§ **PROBLEMS TO SOLVE**
1. According to the TWIG-STIX description, which Python libraries are used to read the XML files?
2. List every data problem that the TWIG-STIX description says the cleaning fixes or corrects.
3. Extract the passage of the TWIG-STIX description from "The cleaning process" up to and including "exceeding allowed lengths.".

TWIG-STIX (Tidy Workflow for Integrating & Governing STIX) is a Python-based solution for cleaning and preprocessing student enrollment data exported from school boards in STIX XML format.
This project provides a Python-based solution for cleaning and preprocessing student enrollment data exported from school boards in STIX XML format. These XML files contain heirarchial information about schools, students, and associated fields, including personal details and contact information.
The cleaning process ensures that the data is structured, consistent, and complaint with expected STIX schema, ready for downstream analysis or to upload into Panorama or other STIX-interoperable systems.
- XML Parsing: Uses xmltodict and lxml to read hiearchical XML files
- Standardization & Cleaning:
- Fixes malformed or missing phone numbers
- Corrects street numbers and unit numbers exceeding allowed lengths.

§ **RECORDS SHOWN**

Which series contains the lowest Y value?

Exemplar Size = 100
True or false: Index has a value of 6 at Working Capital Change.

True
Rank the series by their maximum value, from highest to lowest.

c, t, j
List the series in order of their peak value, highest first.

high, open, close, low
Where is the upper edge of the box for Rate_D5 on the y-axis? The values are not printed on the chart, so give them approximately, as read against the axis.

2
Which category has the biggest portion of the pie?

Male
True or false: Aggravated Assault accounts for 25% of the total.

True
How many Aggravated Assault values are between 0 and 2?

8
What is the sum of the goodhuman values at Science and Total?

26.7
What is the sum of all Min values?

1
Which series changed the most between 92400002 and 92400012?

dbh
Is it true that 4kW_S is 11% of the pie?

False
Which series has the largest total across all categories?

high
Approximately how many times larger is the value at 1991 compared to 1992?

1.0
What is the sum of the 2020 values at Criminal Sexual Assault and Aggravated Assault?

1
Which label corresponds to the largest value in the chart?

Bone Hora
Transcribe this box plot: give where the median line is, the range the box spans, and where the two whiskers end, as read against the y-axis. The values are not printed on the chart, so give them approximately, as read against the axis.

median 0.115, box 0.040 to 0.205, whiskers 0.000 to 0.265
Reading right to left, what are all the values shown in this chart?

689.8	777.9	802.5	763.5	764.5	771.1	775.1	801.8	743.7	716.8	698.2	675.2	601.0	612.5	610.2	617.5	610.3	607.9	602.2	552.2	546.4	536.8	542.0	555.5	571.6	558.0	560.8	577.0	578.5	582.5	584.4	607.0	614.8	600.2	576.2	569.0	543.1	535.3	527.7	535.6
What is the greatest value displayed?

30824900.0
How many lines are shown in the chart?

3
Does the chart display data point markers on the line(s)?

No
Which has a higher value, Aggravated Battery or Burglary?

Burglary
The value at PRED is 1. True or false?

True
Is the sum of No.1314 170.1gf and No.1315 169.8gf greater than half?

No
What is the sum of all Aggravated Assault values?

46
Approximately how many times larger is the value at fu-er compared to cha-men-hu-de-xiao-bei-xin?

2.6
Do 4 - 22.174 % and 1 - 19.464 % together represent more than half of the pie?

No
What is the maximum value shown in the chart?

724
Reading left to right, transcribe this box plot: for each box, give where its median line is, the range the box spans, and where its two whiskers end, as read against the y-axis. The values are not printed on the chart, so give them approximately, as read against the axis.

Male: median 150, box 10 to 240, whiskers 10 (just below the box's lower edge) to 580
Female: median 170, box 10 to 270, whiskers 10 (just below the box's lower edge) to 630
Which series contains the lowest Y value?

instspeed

§ **SOLVED PROBLEMS**
1. xmltodict and lxml

2.
- Malformed or missing phone numbers
- Street numbers exceeding allowed lengths
- Unit numbers exceeding allowed lengths

3.
The cleaning process ensures that the data is structured, consistent, and complaint with expected STIX schema, ready for downstream analysis or to upload into Panorama or other STIX-interoperable systems.
- XML Parsing: Uses xmltodict and lxml to read hiearchical XML files
- Standardization & Cleaning:
- Fixes malformed or missing phone numbers
- Corrects street numbers and unit numbers exceeding allowed lengths.